26/12/2011
André LAUDE, Pied-rouge en Algérie (2)
Dans la grotte de la révolution
Nous roulions entre deux rangées de palmiers qui étincelaient, ruisselant d’une clarté matinale. Il faisait chaud, une petite brise fraîche caressait mon front. Par la vitre abaissée, j’apercevais des groupes d’hommes d’où jaillissait parfois la note claire d’un burnous. Des femmes voilées, la tête chargée d’un fardeau en miraculeux équilibre, marchaient le long des bas-côtés. J’entrais dans Alger, fasciné à l’avance par une blancheur que les livres du passé m’avaient promise. Mon regard cherchait dans les failles de la hideuse architecture de la colonisation, la couleur espérée, symbole de pureté islamique, glissant vite sur la grisaille des murs, les enseignes sombres des magasins. J’entrais dans une capitale saisie par le Ramadan. Mon ami le chauffeur, à qui je demandais l’adresse d’un hôtel en rapport avec ma bourse me dit qu’il avait ce qu’il me fallait.
Nous nous retrouvâmes sur une avenue bordée d’arcades sous lesquelles sommeillaient (?), pêle-mêle, des groupes d’hommes, de femmes et d’enfants vêtus, si l’on peut dire, de haillons. J’aperçus deux ou trois vieillards, les fesses affaissées sur les talons, le dos collé au mur : leurs lèvres bougeaient tandis que leurs mains qui surgissaient du burnous trituraient un chapelet. Le temps de déposer mes bagages, de remplir ma fiche, de faire un brin de toilette, et je partais à l’aventure, à la découverte d’une ville, les yeux écarquillés jusqu’à la douleur pour absorber le plus de formes, de couleurs, les oreilles à l’affût. Je m’accordais un jour de liberté. Demain, je nouerais le contact. Dans mon portefeuille, j’avais serré la lettre de mes amis, Algériens de Paris, le sésame magique pour pénétrer dans la grotte merveilleuse d’une révolution dont pour l’instant, je cherchais à déchiffrer les signes de vie, parmi les rues. Sur les visages d’une foule étrangement close sur elle-même et disciplinée, accoudé à un parapet, face au port d’Alger, à la hauteur du square Port-Saïd (l’ancien nom m’échappe), tandis qu’un timide soleil brillait au-dessus des bâtiments maritimes, j’observais à la dérobée, éprouvant une curieuse sensation d’irréalité.
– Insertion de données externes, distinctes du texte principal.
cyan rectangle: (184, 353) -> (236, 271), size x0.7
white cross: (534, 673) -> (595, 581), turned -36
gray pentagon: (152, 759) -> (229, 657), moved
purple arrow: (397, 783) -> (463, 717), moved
Les êtres me paraissaient à la fois proches et lointains. Etait-ce à cause de ces visages qu’on aurait dit être figés dans une méditation dont les racines plongeaient au plus secret de la chair, était-ce parce que les voix ne m’arrivaient plus que comme un murmure sourd, prenant parfois des allures de mélopée ou de litanie. Etait-ce le vertige qui saisit tout visiteur, vacant et disponible, dans les minutes qui suivent le moment où il a posé le pied sur une terre pour la première fois abordée. Je ne sais.
Cette coïncidence entre mon arrivée et le Ramadan allait me permettre de découvrir cet élément mystérieux dont est composé l’homme algérien : l’Islam. Les cafés fermés me génèrent plus qu’ils me surprirent. Je connaissais le virulent de Mohammed Khider, alors secrétaire général du parti, qui avait brandi, sur les antennes de la radio, la foudre d’un obscur châtiment au-dessus de la tête de ceux à qui l’envie pouvait venir de ne point respecter intégralement les devoirs qui incombent à tout bon musulman, en cette période de l’année. Les pelotons d’exécutions étaient presque promis à ceux qui auraient pu songer à jouer les briseurs de jeûne. « Casser le Ramadan », vous aurait relégué en ce mois de janvier, en Algérie nouvelle, au rang de déicide.